Friday, 27 September 2013

Colour and Reliability

Although I still draw with pencils and pens and brushes, when it comes to final versions of artwork going to print, I have to go to the computer, because today it is more reliable when it comes to the integrity of colour. Last Century we used inks, watercolours and an array of emulsion techniques to create artwork that had to be scanned and separated into plates for the printing press. Today, our files can generate process colour separations automatically. It's built in! The only trouble is the display (monitor) may not be showing the colour the way it will come off the press. That's where the notion of "reliability" comes in.

After years spent in the traditional printing business, I see colours as percentages of CMYK. So when it comes to my illustrations, I still use colour mixes based on press proofs I saw 20 and 30 years ago. That's because even though the technology of the press has changed in terms of plates and inks, the notion of getting colour on paper is still the same. No one has legitimized alchemy or time travel for that matter . . . yet. Colour mixes have not changed. It's not as if you can put yellow and cyan together and get red. That's like putting gin and tonic together and expecting rum and coke.

Beginning an illustration starts with a few big shapeless blobs in a vector-based, page description language such as Postscript (that would be an application program such as Adobe Illustrator). A green, subtle gradient becomes the grass. A pale cyan gradient will be the sky. Keep them on separate layers so you can turn them on and off when necessary. Believe me. It will become necessary (some of my drawings can go into hundreds of hours). When the topographical detail of a landscape starts taking shape, I adjust the gradients for contrast.

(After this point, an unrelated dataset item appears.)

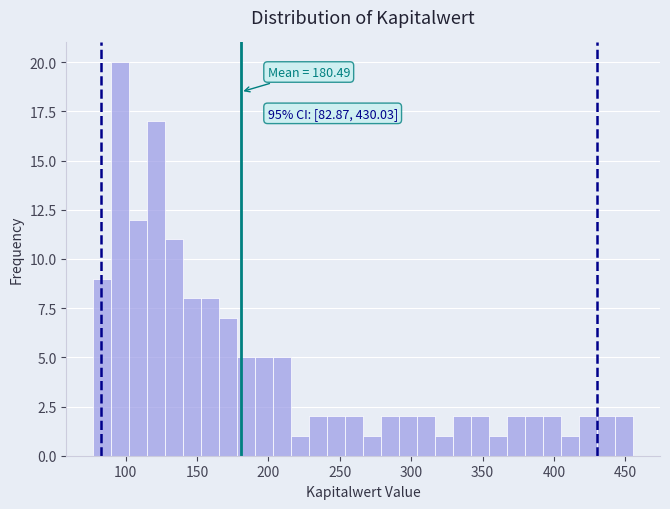

Around what value on the x-axis is the tallest bar? Give the approximate position of its centre, as read against the axis.

95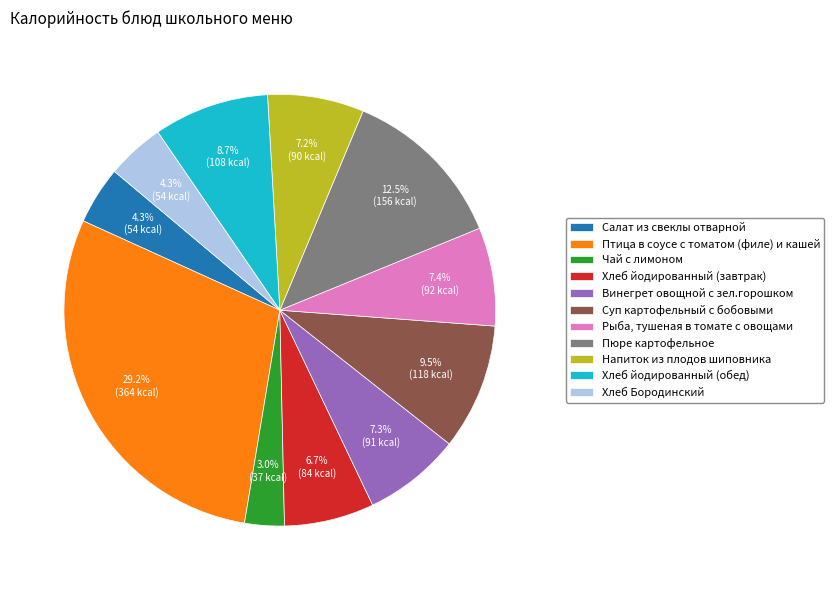

What percentage is NOT represented by Напиток из плодов шиповника?

92.8%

I try to keep it looking clean and simple, but some of the small stuff is labour intensive. Tiny details are where the fun is. Even though they are not always caught by the glancing eye, their influence is still processed by the graphic part of the mind. The result is it still becomes broad strokes vs. small strokes. All of a sudden, we're back in the art world again with old school, traditional painting. The brush may have changed and the colour has gotten less toxic and doesn't leave a mark on the floor anymore, but light, shadow and midtone are all still there - just as reliable as the sun and the moon.